Dog Biscuit いぬビスケットをたべちゃった!

 "Dog Biscuit"は、犬の大好きな子どもたちに贈りたい絵本です。文句なしにかわいい。純真な子ども心を丁寧に描写すると、こういう魔法がかったファンタジーになるのですね。
 納屋で犬用のビスケットを目にしたブリジットは、何の気なしにそれを食べてしまいます。「しょっぱいのと、あまいのがいっしょのあじ! おいしい」。ところが、ブレアおばさんに見つかって「そのうち、いぬになっちゃうわね」と脅かされました。食べたことを後悔して「ママにはないしょにしておいて」とお願いしたものの、ブリジットは気が気ではありません。本当に犬になってしまうのではないかという心配が、空想と現実の間を行き来して、ファンタジーの妙味をかもし始めます。
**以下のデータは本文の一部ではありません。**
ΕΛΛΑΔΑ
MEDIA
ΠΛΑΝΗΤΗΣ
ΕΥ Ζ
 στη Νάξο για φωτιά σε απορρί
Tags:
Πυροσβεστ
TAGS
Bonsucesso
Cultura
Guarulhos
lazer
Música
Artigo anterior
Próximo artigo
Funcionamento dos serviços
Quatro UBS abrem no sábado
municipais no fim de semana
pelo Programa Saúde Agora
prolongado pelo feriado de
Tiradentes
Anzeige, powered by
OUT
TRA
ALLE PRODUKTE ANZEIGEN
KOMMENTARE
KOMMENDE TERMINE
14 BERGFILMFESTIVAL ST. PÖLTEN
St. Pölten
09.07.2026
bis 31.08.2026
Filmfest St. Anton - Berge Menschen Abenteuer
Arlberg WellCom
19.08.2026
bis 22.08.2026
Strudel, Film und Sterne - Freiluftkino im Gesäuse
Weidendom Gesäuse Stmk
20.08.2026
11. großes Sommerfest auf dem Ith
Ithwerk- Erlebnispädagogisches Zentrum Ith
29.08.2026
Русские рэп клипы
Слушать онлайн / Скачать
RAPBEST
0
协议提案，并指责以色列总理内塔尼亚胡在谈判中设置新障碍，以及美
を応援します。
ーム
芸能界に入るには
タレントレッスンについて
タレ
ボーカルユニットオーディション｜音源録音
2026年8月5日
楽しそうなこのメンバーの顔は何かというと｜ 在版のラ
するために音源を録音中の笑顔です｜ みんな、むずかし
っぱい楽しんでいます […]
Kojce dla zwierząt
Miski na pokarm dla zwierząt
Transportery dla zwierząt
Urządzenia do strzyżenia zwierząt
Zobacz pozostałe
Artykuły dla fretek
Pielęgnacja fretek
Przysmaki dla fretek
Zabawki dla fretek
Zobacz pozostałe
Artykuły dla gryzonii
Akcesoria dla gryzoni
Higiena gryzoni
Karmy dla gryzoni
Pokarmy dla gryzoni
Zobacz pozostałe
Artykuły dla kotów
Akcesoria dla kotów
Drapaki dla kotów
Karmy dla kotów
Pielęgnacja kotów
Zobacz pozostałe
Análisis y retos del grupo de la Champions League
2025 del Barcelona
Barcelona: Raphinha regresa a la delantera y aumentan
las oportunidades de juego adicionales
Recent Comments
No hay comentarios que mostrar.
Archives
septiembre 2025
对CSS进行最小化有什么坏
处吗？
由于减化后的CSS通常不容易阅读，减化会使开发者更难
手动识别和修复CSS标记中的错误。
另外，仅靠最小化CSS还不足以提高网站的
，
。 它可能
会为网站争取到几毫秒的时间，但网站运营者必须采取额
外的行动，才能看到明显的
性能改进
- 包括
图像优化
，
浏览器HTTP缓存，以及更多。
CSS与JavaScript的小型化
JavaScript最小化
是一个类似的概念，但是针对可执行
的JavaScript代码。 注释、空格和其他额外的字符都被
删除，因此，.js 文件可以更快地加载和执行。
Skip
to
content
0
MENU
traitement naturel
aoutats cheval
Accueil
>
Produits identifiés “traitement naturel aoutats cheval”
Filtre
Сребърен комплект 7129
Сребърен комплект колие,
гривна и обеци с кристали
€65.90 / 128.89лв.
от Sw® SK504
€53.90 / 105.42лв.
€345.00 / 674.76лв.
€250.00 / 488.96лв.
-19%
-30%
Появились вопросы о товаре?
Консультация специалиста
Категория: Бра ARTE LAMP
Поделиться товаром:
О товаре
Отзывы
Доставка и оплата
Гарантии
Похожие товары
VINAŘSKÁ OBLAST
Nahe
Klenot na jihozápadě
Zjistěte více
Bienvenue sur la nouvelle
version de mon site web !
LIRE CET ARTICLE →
 夢の中に西洋風のドッグ・ワールドが現れ、このあたり、日本のほのぼの和やかな犬的感覚から少し離れているでしょう。しかし、ここは夢物語を最高潮に盛り上げる華やかな場面。巨大なミートパイ、ソーセージの雨、ミルクシェイクの噴水が登場するなど子どもたちがため息をもらしながらページをめくるに違いなく、もっとも人気を博しそうな箇所です。
 ブリジットは3歳ぐらいの小さな女の子です。幼い彼女の思い描くシーンがユーモアいっぱいで、純度の高い気持ちに浸る心地よさを味わいました。幼子の心象と触れ合うよろこびがたっぷり詰っています。英国の絵本。